Fußball: Regionalliga
Mit Preußen Münsters Dominik Klann bleibt die Weste weiß

Münster -

So bitter der Abstieg des SC Preußen in die Viertklassigkeit auch war, er hat auch seine gute Seite. Viele Jungs, die vor Monaten niemand groß auf der Rechnung hatte, haben sich in den Vordergrund gespielt. Dominik Klann gehört ohne Frage dazu.

Mittwoch, 11.11.2020, 16:31 Uhr aktualisiert: 12.11.2020, 11:58 Uhr
Justin Möbius verladen:
Justin Möbius verladen: Foto: Jürgen Peperhowe

Preußen-Trainer Sascha Hildmann wird nicht müde zu betonen, wie gerade seine ganz jungen Akteure sich reinhängen, Passion ins Spiel bringen, alles geben. Das gehe ihm nahe. Hildmann mag das. Er meinte zuletzt, nach dem mühsamen 1:0-Heimsieg über RW Ahlen, zum Beispiel Lukas Frenkert auf der Rechtsverteidiger-Position. Oder Ousman Touray, der beim 2:1 in Straelen mit einem Fallrückzieher erfolgreich war, und als Joker zuletzt immer wieder für Rabatz sorgte. Oder auch Dominik Klann.

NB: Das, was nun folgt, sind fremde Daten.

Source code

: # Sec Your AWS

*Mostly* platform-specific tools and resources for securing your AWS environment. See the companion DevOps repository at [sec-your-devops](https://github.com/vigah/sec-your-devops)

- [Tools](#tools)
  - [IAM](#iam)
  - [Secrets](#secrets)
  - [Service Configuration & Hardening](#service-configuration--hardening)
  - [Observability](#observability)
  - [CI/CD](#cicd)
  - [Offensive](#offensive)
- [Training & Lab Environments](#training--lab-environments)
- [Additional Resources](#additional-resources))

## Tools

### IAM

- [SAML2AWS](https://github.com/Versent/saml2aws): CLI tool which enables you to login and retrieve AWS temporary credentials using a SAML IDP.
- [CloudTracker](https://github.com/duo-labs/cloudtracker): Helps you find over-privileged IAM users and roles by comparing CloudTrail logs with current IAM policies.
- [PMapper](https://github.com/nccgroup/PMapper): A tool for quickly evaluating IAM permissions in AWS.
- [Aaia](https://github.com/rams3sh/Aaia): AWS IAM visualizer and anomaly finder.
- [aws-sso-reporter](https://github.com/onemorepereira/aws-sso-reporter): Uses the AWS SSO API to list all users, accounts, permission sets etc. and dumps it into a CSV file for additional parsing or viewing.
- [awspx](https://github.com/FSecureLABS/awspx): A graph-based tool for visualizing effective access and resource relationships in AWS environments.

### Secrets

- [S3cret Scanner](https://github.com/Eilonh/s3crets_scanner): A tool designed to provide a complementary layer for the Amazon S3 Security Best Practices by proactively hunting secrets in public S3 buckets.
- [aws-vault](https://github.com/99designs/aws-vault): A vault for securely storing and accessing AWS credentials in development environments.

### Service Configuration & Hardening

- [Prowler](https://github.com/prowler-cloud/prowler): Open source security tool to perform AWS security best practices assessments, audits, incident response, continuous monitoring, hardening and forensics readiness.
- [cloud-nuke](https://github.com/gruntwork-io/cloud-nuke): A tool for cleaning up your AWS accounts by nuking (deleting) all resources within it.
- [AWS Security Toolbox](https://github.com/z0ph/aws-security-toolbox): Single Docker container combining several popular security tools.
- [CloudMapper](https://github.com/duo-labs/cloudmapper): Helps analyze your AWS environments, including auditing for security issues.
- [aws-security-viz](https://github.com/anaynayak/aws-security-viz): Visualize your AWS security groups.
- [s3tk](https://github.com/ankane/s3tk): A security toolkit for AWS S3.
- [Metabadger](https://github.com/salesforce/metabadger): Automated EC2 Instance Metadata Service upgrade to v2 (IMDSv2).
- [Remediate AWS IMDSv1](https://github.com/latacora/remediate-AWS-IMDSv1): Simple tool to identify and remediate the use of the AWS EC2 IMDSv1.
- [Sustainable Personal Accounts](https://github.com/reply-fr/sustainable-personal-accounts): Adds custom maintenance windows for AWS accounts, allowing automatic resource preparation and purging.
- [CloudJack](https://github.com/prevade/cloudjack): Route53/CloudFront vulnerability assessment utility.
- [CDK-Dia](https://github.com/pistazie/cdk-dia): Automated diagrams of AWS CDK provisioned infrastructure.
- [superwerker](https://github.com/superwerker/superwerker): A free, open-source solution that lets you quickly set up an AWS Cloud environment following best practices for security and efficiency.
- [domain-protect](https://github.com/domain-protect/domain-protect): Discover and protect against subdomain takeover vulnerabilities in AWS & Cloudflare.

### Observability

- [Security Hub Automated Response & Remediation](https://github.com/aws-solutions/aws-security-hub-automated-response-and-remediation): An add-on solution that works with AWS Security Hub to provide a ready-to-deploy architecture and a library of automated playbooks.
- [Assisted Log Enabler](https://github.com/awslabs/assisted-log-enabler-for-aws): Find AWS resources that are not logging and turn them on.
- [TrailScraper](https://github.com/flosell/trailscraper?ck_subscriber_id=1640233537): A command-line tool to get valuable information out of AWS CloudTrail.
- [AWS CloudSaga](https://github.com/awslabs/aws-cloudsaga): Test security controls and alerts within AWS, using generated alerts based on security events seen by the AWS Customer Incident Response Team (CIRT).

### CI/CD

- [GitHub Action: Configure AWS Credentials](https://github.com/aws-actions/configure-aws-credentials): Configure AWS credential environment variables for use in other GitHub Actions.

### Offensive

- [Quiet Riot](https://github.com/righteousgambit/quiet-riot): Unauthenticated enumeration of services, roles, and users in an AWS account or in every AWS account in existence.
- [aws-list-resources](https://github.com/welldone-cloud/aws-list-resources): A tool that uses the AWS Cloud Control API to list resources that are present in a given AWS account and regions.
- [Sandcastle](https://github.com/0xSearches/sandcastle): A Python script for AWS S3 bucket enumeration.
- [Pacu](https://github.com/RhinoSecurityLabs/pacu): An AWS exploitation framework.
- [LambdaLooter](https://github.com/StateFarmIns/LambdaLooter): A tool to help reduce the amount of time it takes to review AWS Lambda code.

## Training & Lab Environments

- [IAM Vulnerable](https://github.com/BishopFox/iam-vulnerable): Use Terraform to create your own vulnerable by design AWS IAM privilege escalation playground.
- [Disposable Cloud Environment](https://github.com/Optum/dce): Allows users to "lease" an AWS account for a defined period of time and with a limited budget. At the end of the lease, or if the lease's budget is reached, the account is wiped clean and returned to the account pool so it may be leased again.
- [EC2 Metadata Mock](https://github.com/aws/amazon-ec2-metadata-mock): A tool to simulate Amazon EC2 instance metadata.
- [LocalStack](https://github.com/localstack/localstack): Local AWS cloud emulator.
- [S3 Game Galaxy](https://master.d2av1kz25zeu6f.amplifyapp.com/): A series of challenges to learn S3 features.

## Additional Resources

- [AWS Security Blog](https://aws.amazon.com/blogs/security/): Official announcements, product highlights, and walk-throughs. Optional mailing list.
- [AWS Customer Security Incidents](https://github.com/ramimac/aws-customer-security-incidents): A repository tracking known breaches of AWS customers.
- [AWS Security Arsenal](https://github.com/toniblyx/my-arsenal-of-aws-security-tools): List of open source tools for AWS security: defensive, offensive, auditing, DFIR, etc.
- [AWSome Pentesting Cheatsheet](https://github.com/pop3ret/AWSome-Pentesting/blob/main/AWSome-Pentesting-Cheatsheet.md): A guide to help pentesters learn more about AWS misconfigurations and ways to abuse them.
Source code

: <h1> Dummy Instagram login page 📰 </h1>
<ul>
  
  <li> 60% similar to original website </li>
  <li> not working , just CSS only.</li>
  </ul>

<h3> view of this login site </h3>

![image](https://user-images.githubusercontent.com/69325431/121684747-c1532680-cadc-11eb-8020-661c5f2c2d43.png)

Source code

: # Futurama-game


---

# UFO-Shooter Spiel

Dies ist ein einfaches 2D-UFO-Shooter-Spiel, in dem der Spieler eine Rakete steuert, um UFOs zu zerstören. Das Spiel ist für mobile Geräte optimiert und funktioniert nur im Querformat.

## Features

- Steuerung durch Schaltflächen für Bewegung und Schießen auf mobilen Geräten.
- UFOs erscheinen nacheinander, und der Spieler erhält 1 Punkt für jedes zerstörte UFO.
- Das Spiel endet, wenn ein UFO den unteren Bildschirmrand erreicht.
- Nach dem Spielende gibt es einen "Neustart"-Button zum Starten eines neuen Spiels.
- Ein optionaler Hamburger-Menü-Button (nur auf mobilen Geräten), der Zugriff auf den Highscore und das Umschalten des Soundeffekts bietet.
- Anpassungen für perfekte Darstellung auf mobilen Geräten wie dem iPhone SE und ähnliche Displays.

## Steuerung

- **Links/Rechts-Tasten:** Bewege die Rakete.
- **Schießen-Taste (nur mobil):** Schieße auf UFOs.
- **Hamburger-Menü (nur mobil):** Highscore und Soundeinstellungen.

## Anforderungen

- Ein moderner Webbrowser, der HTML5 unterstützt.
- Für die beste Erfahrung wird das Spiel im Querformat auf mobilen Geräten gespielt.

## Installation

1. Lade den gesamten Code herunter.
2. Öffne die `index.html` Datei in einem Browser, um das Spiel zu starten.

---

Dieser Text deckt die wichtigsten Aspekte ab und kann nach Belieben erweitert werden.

Der ist so etwas wie die stille Entdeckung im Spiel der Preußen. Marcel Hoffmeier als Innenverteidiger ist die eine, Joel Grodowski als Flügelflitzer die andere, und dann kommt noch Klann ins Spiel. 21 Jahre ist der defensive Mittelfeldspieler alt, SuS Olfen, Union Lüdinghausen und die A- und B-Junioren-Zeit beim FC Schalke 04 stehen in seiner Vita. Über Preußens „Zweite“, mit der er in die Oberliga aufstieg, hat er den Weg zu den Profis gefunden.

Eigentlich müsste der Coach Klann in Watte packen. Wann immer dieser auf der Sechser-Position in der Startelf stand, verlor der SCP nicht. Aus sieben Partien mit Klann von Anfang auf dem Feld holte der SCP in der Regionalliga 19 Punkte, spielte nur einmal 1:1 in Wuppertal und hat aus diesen Partien ein Torverhältnis von 16:5. Klann bewegt sich unauffällig ruhig durch die Linien des Spiels, gewinnt viele kleine Bälle, erfüllt unspektakulär seinen Job. Und wenn er nicht dabei ist, fehlt den Preußen offenbar etwas.

Beim 0:1 in Köln – Klann wurde spät eingewechselt, Hildmann war mit seinen Mittelfeldspielern nicht zufrieden, defensiv wurde der SCP stabiler. Beim 0:1 in Essen – Klann kam zur Pause erst, weil Dennis Daube gelb-rot-gefährdet war, kein Gegentor mehr für Münster. Beim 0:2 in Dortmund – Klann kam nicht zum Einsatz. Was nicht bedeuten soll, dass der SCP diese Spiele erfolgreicher mit der Nummer 18 bestritten hätte. Aber Klann, den niemand so richtig auf der Rechnung hatte, spielte sich gleichermaßen leise wie souverän in den Vordergrund. Ein bisschen hat das was von Mister Zuverlässig.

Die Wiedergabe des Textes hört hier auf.